A reactionary anti-democratic ethos born and bred in America has come to infect democracies around the world. This is the central thesis of a timely new book by the journalist Zack Beauchamp, The Reactionary Spirit: How America’s Most Insidious Political Tradition Swept the World.
Through a mix of political history and reportage, The Reactionary Spirit reveals how the United States serves the birthplace of a new authoritarian style, and why we’re now seeing its evolution in a diverse set of countries ranging from Hungary to Israel to India.
Beauchamp elaborated on the thesis of his new book on a recent episode of Grand Tamasha, a weekly podcast on Indian politics and policy, co-produced by HT and the Carnegie Endowment for International Peace.
Beauchamp, a senior correspondent at the online magazine Vox, has spent years covering challenges to democracy in the United States and abroad, the rise of right-wing populism, and the world of political ideas.

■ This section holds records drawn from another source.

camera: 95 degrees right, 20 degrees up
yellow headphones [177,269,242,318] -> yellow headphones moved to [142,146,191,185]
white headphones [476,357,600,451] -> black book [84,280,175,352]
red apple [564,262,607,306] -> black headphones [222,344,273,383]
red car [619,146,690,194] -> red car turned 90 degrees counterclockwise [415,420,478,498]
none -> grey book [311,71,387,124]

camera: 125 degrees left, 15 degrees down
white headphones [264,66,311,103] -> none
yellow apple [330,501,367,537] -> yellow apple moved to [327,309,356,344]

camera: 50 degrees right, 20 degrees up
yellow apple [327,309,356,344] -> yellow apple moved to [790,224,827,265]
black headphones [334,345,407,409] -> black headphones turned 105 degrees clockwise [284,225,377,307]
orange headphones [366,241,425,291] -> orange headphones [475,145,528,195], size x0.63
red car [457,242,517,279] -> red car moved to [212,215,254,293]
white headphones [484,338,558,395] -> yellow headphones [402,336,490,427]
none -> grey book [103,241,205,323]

He is also the author of On the Right, a newsletter about the American conservative movement.
Beauchamp spoke with host Milan Vaishnav about the rise of competitive authoritarianism, inequality and democracy, and the current era of “autocracy without autocrats”. They also discussed emerging transnational linkages between rightwing populists in different settings.
“2020 was when it started to become not just clear that something was going on with democracy around the world, but I would say undeniable — and still misdiagnosed,” said Beauchamp. “The vocabulary that we had to talk about this phenomenon seemed all wrong in a number of different and important respects. And there were consistent mistakes being made by people who are really thoughtful and smart…because the phenomenon [of backsliding] was different in subtle but important ways from previous forms of anti-democratic politics.”

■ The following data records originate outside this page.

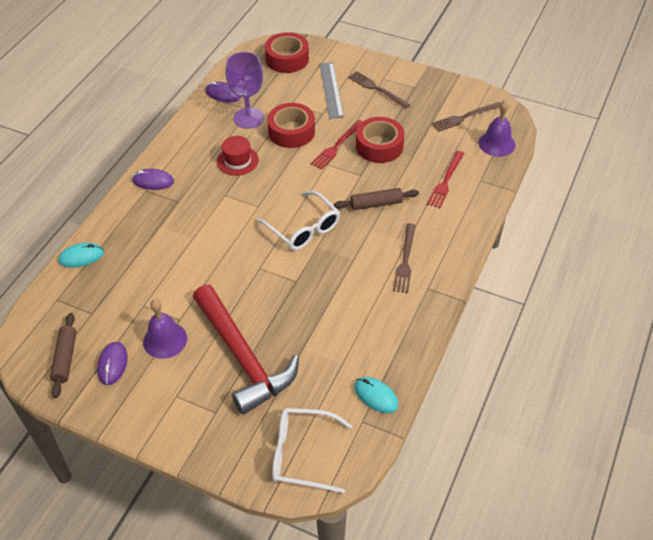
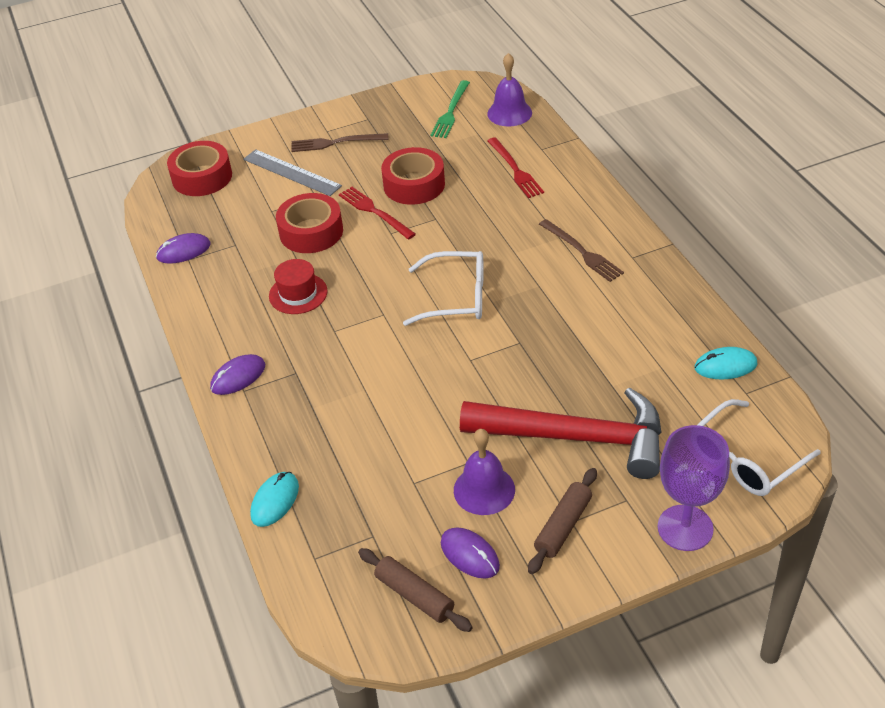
camera: 45 degrees left, 5 degrees down
purple goblet [226,52,264,129] -> purple goblet moved to [658,425,730,551]
red fork [311,120,363,170] -> red fork turned 150 degrees clockwise [339,187,416,240]
brown rolling pin [334,188,419,210] -> brown rolling pin moved to [528,468,597,574]
brown fork [432,102,500,132] -> green fork [431,80,470,138]

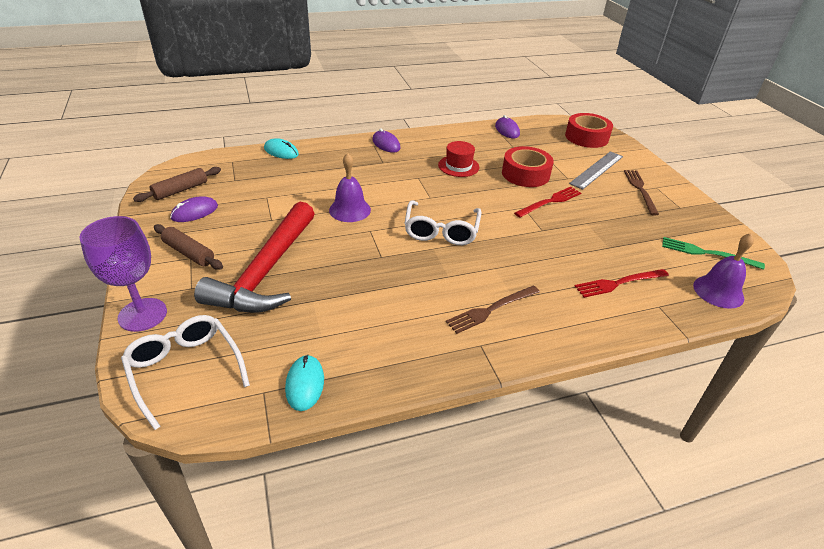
camera: 90 degrees right, 5 degrees down
red tape [381,147,445,205] -> none
purple bell [454,429,515,515] -> purple bell moved to [329,153,371,222]

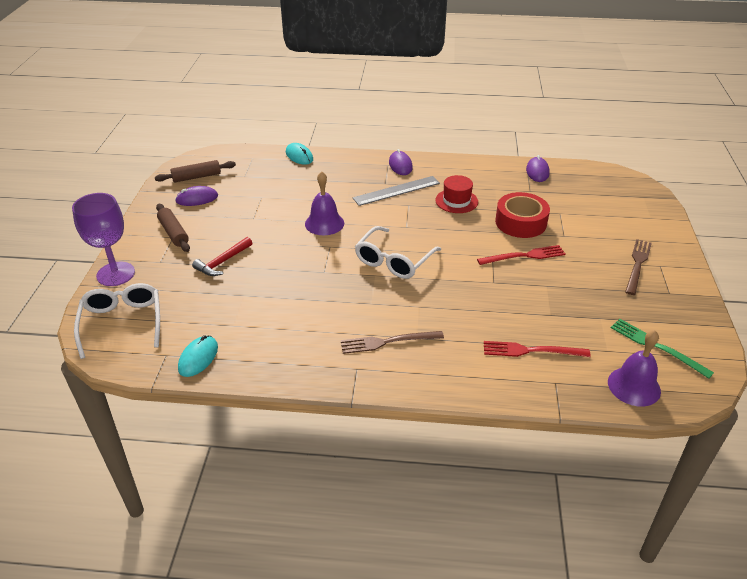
camera: 25 degrees right, 0 degrees up
red hammer [194,202,315,313] -> red hammer [192,237,252,276], size x0.45
red tape [565,113,613,148] -> none
grey ruler [569,151,623,190] -> grey ruler moved to [353,176,440,206]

The author said that the book was born as an attempt to try and develop a more robust set of concepts to address the shortcomings of conventional modes of thinking about democracy and autocracy.

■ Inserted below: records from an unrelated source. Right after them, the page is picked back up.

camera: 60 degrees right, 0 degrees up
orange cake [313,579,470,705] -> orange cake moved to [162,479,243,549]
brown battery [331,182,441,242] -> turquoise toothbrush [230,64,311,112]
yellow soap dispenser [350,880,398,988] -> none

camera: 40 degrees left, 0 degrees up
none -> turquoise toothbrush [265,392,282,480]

The book’s central thesis is that as strides towards true democracy are made, there is always a faction that reacts by seeking to undermine them, and thereby resist change. The current moment is an example of this “reactionary spirit”.
Although the book focuses on right-wing authoritarianism, Beauchamp clarified that there is nothing intrinsically authoritarian about the right any more than there is anything intrinsically authoritarian about the left.
“Both sides of the classic French Revolution dispute have produced authoritarian movements. They manifest in different ways and in different times and under different conditions,” the author said. “Sometimes, there are some conditions that are really fruitful for both of them. Inter-war Germany, for example, is a case where, at one point, the two most popular parties were the Stalinist front and the Nazis…because conditions were not good for any centrist faction at that point.”
Beauchamp discussed how now the stars have aligned in such a way that rightwing authoritarianism is ascendant around the world. He added that it is the dominant strain of movement from inside democracies that is challenging the stability and the survival of developed democracies.
“Not to say leftwing authoritarianism is impossible; anyone who has followed anything surrounding Venezuela or in other Latin American countries knows there are real left-wing authoritarian movements,” he cautioned. “But we are living in a moment when the right-wing strain has become more ascendant because we have gone through at least a half-century of left-wing victories.”